Deputy CEO Perkebunan Sinar Mas Agribusiness and Food Wilayah Kalbar Benny Setiawan dalam acara seremonial serah terima program sanitasi serta air bersih, aman, dan sehat di Desa Sentabai, Kecamatan Silat Hilir, Kapuas Hulu, Sabtu (13/8/2022), menuturkan, akses terhadap air dan sanitasi yang layak masih menjadi tantangan masyarakat di Indonesia, termasuk di Kalbar. Masyarakat di banyak desa di Kalbar masih harus menempuh jarak jauh untuk bisa mengakses air bersih guna memenuhi kebutuhan sehari-hari.
Selain itu, belum ada sanitasi di rumah-rumah penduduk sehingga pencemaran air tinggi. Hal ini berdampak pada kesehatan masyarakat. Sanitasi yang buruk, air yang tidak bersih, dan kurangnya nutrisi secara tidak langsung juga menjadi penyumbang stunting.
Melalui program sanitasi serta air bersih, aman, dan sehat tersebut, pihaknya bersama-sama berupaya mencegah stunting, meminimalkan stunting di Desa Sentabai. Dengan demikian, anak-anak bisa tumbuh sehat dan sejahtera.
Pihaknya telah menyelesaikan pembangunan sistem sanitasi dan air mengalir serta pemasangan penyaringan air minum bagi 80 keluarga di Desa Sentabai.

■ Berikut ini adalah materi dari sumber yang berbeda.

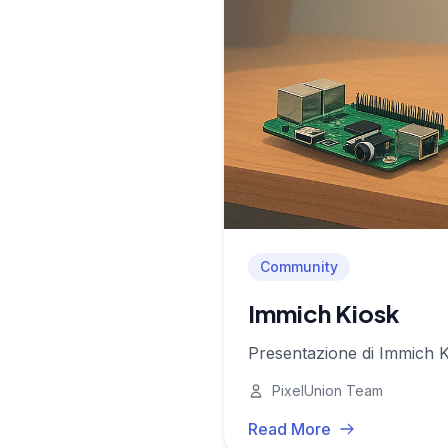
Community
Immich Kiosk
Presentazione di Immich Ki
PixelUnion Team
Read More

Hal ini memungkinkan masyarakat setempat mengakses air bersih yang mengalir dengan lebih mudah dan cepat serta mendapatkan manfaat dari sistem sanitasi yang lebih baik.
Bersama tim Safe Water Garden sebagai pelaksana, 30 unit sistem sanitasi, 20 unit instalasi air bersih, dan 49 unit penyaringan air minum telah selesai dipasang dan diberikan kepada masyarakat Dusun Sentabai, Dusun Putat, Dusun Tekalong, dan Dusun Jentu di Desa Sentabai, Kapuas Hulu.